Looking at Voxware MetaVoice

Since there’s not much I’d like to do with NihAV, I decided to revisit one. old family of codecs.

It seems that they had several families of codecs and most (all?) of them are licensed from some other company, sometimes with some changes (there are four codecs licensed from Lernout & Hauspie, MetaSound is essentially TwinVQ with a different set of codebooks, RT2x and VR1x are essentially different flavours of the same codec, SC3 and SC6 might be related to Micronas codec though Micronas SC4 decoder does not look similar at all).

So here’s a short review of those various codecs that I have some information about:

  • L&H CELP 4.8kpbs—this is rather standard CELP codec with no remarkable features (and I’ve even managed to write a working decoder for it);
  • L&H SBC 8/12/16kbps—that one is a sub-band coder with variable frame size (and amount of bits allocated per band);
  • RT24/RT28/RT29HQ and VR12/VR18—all these codecs share the common core and essentially it’s a variable-bitrate LPC-based speech codec with four different frame modes with no information transmitted beside frame mode, pitch information and the filter coefficients (for CELP you’d also have pulse information).
  • SC3/SC6—this one seems to be more advanced and, by the look of it, it uses order 12 LPC filter (usually speech codecs use either LPC of order 10 or 16).

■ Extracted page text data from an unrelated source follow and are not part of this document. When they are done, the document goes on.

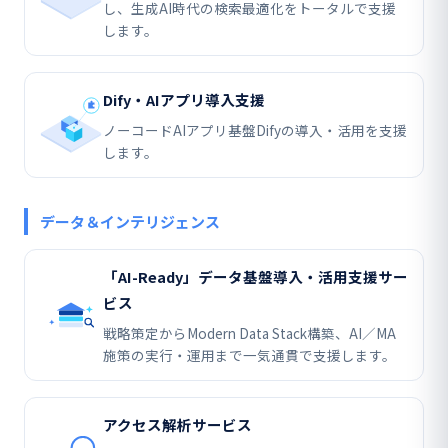
し、生成AI時代の検索最適化をトータルで支援
します。
Dify・AIアプリ導入支援
ノーコードAIアプリ基盤Difyの導入・活用を支援
します。
データ＆インテリジェンス
「AI-Ready」データ基盤導入・活用支援サー
ビス
戦略策定からModern Data Stack構築、AI／MA
施策の実行・運用まで一気通貫で支援します。
アクセス解析サービス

I’ll try to document it for The Wiki but don’t expect much. And I’m not going to implement decoders for these formats either (beside already implemented 4.8k CELP one): the codecs have variable bitrate so you need to decode a frame (at least partially) in order to tell how many bytes it will take—and I don’t want to introduce a hack in NihAV to support such mode (either the demuxer should serve variable-length frames or the decoder should expect fixed-size frames); and even worse thing is that they are speech codecs that I don’t understand well (and there’s a lot of obscure code there). It took me more than a week to implement and debug CELP decoder. Fun story: I could not use MPlayer2 binary loader because the codec was misdetected as MPEG Audio Layer II. The cause of that was libavformat and its “helpful” tag search: when twocc 0x0070 was not found, it tried upper-case 0x0050 which belongs to MP2. And after I’ve finally made it work I discovered a fun bug in the reference decoder: while calculating cosine, the difference can overflow and thus the resulting value is somewhat wrong (and it could be easily fixed by changing “less or equal” condition to “less” in table search refinement step).

Anyway, it’s done and now I can forget about it.

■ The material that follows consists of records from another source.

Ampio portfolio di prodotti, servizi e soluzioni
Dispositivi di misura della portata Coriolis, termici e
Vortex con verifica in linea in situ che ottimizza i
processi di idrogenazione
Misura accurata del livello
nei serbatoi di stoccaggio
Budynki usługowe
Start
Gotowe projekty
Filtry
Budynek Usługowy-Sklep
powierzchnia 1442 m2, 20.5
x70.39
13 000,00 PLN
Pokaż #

4 Responses to “Looking at Voxware MetaVoice”

  1. Paul says:

    I can not forget about codecs, recently i found subtle bug in CDG decoder but have no time to fix it, link to sample is burried in one of gstreamer rust projects. Could you reimplement cdg video decoder in nihav?

  2. Kostya says:

    If you mean CD+G format then no, it’s entirely pointless (as you can expect from a karaoke subtitle format that is a special hack for audio CDs).

    And you’ve forgotten about Bink2 decoder, I’m still waiting for you to complete it (while other people are waiting for you to commit AC4 support).

  3. Paul says:

    I can not complete it, I lack your super powers, so I asked other dev and hoping she can finish/fix AC4 spectral replication aka aspx soon.
    Regarding Bink2 i wait for official open source decoder.

  4. Kostya says:

    I also lack super powers, it’s just I picked some experience over a decade of messing with codecs.

    And I understand why you gave up on ASPX, from a quick glance it looks a lot like AAC SBR which is not such fun thing to implement.

    As for Bink2, if you implement a decoder for it then it’ll be the official opensource decoder. I doubt that Epic will release one itself.